**Vos consignes:**
Répondez à ces questions d'après l'extrait ci-dessous :
(a) Quel numéro porte la proposition de loi dont la commission est saisie ?
(b) Avant quelle date le budget primitif doit-il être adopté ?
(c) À quelle date au plus tard le comptable public remet-il le compte de gestion ?

**Extrait du texte:**

━━━━━━━━

EXPOSÉ GÉNÉRAL

« La Société a le droit de demander compte à tout

Agent public de son administration »

Article 15 de la Déclaration des Droits de l'Homme et du Citoyen

Mesdames, Messieurs,

Votre commission est saisie de la proposition de loi n° 131 (2016-2017), présentée par M. Vincent Delahaye et plusieurs de ses collègues du groupe UDI-UC, visant à assurer la sincérité et la fiabilité des comptes des collectivités territoriales.

Aux termes de l'article 47-2 de la Constitution : « les comptes des administrations publiques sont réguliers et sincères. Ils donnent une image fidèle du résultat de leur gestion, de leur patrimoine et de leur situation financière » .

En pratique, il n'est pas aisé de répondre à cette exigence légitime et la fiabilité des comptes locaux reste perfectible, malgré l'implication constante des élus, des agents territoriaux, des comptables publics et des chambres régionales et territoriales des comptes.

La proposition de loi de nos collègues prévoit deux mesures distinctes : le renforcement des contrôles non juridictionnels des chambres régionales et territoriales des comptes (aspect préventif) et l'élargissement des compétences de la Cour de discipline budgétaire et financière (aspect répressif).

Tout en soulignant l'intérêt des questions posées par ce texte, votre commission a décidé de déposer une motion tendant à son renvoi en commission afin d'approfondir sa réflexion et de l'étendre à des problématiques plus larges comme les moyens alloués aux juridictions financières et le rôle de la Cour de discipline budgétaire et financière.

I. LES OBLIGATIONS COMPTABLES DES COLLECTIVITÉS TERRITORIALES ET DE LEURS ÉTABLISSEMENTS PUBLICS

Les collectivités territoriales et les établissements publics locaux suivent une procédure budgétaire et comptable normalisée , dont le contrôle échoit à plusieurs acteurs : le comptable public, les chambres régionales et territoriales des comptes (CRTC) et la Cour de discipline budgétaire et financière (CDBF).

A. UNE PROCÉDURE BUDGÉTAIRE ET COMPTABLE ENCADRÉE

1. Le cycle budgétaire et comptable des collectivités territoriales

Pour les assemblées délibérantes des collectivités territoriales, les principales étapes de la procédure budgétaire et comptable sont :

- l'adoption du budget primitif avant le 15 avril de l'exercice concerné 1 ( * ) . Ce budget comprend deux parties distinctes : la section de fonctionnement et la section d'investissement. Il peut faire l'objet de « décisions modificatives » jusqu'au 21 janvier de l'année suivant l'exercice 2 ( * ) ;

- l'adoption du compte administratif , document de synthèse présentant les résultats d'exécution du budget avant le 30 juin de l'année suivant l'exercice 3 ( * ) . Ce document doit concorder avec le compte de gestion élaboré par le comptable public et remis le 1 er juin au plus tard.

━━━━━━━━

**Données fournies:**
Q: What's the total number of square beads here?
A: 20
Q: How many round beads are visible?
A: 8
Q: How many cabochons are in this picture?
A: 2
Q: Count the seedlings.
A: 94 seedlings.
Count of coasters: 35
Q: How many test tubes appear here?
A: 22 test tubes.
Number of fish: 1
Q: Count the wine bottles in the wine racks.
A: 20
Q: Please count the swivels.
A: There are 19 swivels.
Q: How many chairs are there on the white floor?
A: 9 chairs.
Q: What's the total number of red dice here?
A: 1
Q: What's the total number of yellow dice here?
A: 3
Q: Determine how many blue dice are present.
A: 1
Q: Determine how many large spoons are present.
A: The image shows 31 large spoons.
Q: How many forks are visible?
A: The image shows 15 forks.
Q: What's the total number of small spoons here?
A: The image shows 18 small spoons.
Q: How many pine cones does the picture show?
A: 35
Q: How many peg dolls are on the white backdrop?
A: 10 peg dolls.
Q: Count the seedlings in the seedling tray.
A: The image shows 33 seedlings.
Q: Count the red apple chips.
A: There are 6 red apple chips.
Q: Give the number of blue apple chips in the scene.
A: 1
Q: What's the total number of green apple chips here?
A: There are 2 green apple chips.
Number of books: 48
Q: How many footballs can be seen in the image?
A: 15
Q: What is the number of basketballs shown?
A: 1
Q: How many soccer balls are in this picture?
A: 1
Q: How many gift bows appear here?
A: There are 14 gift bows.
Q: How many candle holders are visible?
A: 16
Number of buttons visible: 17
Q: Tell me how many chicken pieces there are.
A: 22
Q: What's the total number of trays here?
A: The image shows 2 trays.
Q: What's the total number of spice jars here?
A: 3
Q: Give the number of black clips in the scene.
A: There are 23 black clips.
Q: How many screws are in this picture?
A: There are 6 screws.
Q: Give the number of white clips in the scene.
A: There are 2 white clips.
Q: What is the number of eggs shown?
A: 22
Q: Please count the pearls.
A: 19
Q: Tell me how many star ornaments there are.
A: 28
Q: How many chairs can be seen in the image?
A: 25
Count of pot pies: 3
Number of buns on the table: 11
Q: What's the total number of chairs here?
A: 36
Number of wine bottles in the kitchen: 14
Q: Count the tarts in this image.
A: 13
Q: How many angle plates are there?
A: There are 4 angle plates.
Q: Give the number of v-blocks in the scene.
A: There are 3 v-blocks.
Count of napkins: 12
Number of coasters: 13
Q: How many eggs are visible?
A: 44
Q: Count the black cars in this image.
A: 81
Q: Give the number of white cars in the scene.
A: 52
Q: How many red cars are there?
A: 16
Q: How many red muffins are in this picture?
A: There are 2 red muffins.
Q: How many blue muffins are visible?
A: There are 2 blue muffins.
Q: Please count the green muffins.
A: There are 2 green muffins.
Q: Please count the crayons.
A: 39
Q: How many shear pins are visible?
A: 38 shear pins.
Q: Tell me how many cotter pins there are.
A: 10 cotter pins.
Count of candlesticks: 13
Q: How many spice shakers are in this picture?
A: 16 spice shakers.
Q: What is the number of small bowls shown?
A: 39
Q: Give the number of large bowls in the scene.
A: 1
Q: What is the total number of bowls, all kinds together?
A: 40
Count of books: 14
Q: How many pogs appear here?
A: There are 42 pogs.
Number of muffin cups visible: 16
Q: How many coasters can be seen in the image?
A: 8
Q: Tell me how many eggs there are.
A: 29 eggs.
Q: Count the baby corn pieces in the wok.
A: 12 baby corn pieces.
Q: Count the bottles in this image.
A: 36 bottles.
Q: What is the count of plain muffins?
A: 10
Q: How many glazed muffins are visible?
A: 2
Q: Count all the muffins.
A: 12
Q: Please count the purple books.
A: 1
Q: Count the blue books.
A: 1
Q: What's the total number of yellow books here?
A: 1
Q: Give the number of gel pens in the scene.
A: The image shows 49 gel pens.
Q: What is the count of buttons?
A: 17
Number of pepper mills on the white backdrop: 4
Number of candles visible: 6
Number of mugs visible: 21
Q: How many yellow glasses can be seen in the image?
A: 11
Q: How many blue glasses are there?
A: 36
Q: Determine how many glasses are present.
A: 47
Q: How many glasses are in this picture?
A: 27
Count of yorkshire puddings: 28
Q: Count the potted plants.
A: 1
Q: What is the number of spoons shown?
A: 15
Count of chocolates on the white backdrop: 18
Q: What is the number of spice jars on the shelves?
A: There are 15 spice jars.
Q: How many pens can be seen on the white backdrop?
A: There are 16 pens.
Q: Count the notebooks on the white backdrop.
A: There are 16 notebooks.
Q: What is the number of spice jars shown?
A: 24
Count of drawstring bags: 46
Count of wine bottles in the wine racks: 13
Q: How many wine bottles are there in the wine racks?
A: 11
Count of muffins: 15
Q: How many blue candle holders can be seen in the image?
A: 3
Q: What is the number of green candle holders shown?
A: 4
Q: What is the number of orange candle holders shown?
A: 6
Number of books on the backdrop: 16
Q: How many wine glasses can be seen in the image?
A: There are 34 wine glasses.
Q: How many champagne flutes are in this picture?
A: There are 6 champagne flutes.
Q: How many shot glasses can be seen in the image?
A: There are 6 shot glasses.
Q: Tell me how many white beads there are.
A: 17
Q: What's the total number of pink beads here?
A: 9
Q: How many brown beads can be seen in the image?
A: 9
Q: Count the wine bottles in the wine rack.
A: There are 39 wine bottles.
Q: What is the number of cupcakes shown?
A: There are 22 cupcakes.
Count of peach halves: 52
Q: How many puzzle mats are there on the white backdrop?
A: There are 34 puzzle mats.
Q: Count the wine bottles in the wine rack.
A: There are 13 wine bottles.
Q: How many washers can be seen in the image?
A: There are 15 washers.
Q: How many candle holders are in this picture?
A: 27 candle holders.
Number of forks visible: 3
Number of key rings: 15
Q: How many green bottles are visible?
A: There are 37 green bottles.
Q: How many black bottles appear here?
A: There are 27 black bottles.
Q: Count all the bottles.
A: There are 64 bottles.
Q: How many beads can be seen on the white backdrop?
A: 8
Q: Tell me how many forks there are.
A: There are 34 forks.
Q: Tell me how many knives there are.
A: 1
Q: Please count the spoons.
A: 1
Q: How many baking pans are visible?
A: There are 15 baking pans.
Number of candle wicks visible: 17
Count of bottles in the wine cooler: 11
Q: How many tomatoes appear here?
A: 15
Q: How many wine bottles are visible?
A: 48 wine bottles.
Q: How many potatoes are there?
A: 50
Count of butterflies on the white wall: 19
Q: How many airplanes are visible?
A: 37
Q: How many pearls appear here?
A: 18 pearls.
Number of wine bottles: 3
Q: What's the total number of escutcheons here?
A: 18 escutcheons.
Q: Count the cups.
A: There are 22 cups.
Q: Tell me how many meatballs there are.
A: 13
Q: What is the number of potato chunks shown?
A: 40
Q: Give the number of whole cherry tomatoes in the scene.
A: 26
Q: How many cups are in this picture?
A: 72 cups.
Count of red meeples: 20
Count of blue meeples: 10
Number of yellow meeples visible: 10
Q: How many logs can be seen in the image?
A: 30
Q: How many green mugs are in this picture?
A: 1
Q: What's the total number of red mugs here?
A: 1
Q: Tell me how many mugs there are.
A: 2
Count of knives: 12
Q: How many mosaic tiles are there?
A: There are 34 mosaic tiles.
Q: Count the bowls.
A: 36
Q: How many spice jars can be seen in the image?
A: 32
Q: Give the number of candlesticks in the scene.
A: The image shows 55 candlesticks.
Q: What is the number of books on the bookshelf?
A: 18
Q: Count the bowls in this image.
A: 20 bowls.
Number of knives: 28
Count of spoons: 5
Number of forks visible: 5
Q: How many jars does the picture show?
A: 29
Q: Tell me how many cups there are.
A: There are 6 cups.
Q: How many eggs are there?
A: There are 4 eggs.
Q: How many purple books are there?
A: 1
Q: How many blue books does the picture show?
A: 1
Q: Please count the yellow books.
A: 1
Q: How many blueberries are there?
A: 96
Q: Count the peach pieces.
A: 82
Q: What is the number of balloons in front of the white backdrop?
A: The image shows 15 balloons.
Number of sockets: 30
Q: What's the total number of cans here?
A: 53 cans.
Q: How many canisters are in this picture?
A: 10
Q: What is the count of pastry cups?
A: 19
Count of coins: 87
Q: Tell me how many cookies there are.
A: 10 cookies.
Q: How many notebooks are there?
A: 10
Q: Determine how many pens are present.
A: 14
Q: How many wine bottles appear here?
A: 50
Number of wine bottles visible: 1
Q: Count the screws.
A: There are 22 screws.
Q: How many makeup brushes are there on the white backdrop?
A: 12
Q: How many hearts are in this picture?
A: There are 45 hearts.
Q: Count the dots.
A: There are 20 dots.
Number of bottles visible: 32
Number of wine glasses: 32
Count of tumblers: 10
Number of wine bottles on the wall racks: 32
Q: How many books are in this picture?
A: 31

━━━━━━━━

**Réponse complète:**
(a) Le n° 131 (2016-2017).
(b) Avant le 15 avril de l'exercice concerné.
(c) Le 1er juin au plus tard.